* _TASK SET_
1. In the heat treating tractor parts message, where did Charlie see something about the cold treatment he suggests?
2. Continue the heat treating tractor parts message from the point where it stops.

* _PROVIDED PASSAGE_
-------------------------
[AT] Heat treating tractor parts

charlie hill chill8 at cox.net
Thu Mar 17 04:39:40 PST 2005


Hi Dean,

Have you looked into having them cryrogenically treated (cold).  It does the 
same thing as heat treating and may be cheaper if someone in your area does 
it.  Just an idea.  I've never had it done.  Just saw something about it on 
TV.

Charlie
----- Original Message ----- 
From: "Jim and Lyn Evans" <jevans at evanstoys.com>
To: "'Antique tractor email discussion group'" 
<at at lists.antique-tractor.com>
Sent: Thursday, March 17, 2005 6:35 AM
Subject: RE: [AT] Heat treating tractor parts


> How much load does the shaft have to take?  Are there any grooves or
> shoulders (other than the threads) that might cause some stress risers?
-------------------------
* _LISTED ENTRIES_
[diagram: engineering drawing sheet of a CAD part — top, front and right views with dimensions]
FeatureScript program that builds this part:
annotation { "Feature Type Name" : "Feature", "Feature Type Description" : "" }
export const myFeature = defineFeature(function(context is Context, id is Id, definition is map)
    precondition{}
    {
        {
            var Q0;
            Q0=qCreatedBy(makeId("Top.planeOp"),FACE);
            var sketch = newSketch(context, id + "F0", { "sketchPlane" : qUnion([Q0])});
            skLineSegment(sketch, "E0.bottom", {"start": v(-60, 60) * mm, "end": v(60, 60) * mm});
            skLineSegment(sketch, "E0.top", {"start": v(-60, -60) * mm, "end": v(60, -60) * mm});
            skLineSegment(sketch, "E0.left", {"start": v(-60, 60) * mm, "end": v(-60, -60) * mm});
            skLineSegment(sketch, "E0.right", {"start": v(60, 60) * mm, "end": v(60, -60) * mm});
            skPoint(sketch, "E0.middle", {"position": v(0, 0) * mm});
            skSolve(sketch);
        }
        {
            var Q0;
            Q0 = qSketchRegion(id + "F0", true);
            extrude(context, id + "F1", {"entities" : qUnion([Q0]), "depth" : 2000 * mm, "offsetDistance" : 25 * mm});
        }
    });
-------------------------
* _PER-TASK OUTPUTS_
1. On TV.

2.
>
> Jim
>
> -----Original Message-----
> From: at-bounces at lists.antique-tractor.com
> [mailto:at-bounces at lists.antique-tractor.com] On Behalf Of Dean VP
> Sent: Wednesday, March 16, 2005 8:20 PM
> To: at at lists.antique-tractor.com
> Subject: [AT] Heat treating tractor parts
>
> I would like some help from experienced metal fabricators.  I would like 
> to
> know how much increased durability/strength "heat treating" a 1" round 
> steel
> shaft, threaded at both ends would offer.  The shaft is primarily under
> tensile forces only but the forces are severe in actual application. The
> threaded ends of the rods are RH and LH threads and are inserted into
> threaded cast forks at each end. Kind of like a turnbuckle.
>
> I am trying to have these fabricated at a local machine shop however, in
> order to heat treat economically they need to be heat treated in batches 
> of
> 50 each which is a larger quantity than what I would like to produce at 
> one
> time. If not done in a relatively large batch the heat treating becomes a
> too significant part of the overall manufacturing cost.
>
> What am I gaining in this application by heat treating or what am I losing
> by not doing so?
>
> I have been advised to use 4340 steel, heat treated RC40 or 1018 steel not
> heat treated.  Help, I'm not a metallurgist. These would be for resale so
> there is an inherent responsibility to do it right.
>
> Any help is appreciated.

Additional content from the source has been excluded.